%%

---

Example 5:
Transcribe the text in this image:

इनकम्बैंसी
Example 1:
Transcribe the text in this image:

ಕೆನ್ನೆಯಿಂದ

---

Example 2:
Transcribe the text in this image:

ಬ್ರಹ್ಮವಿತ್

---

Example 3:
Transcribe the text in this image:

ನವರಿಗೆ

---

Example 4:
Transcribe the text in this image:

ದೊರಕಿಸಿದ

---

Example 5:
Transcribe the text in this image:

%%

» Your goal: The response must contain each line above that holds the string "Example".

» Worked solution:
Example 5:
Example 1:
Example 2:
Example 3:
Example 4:
Example 5:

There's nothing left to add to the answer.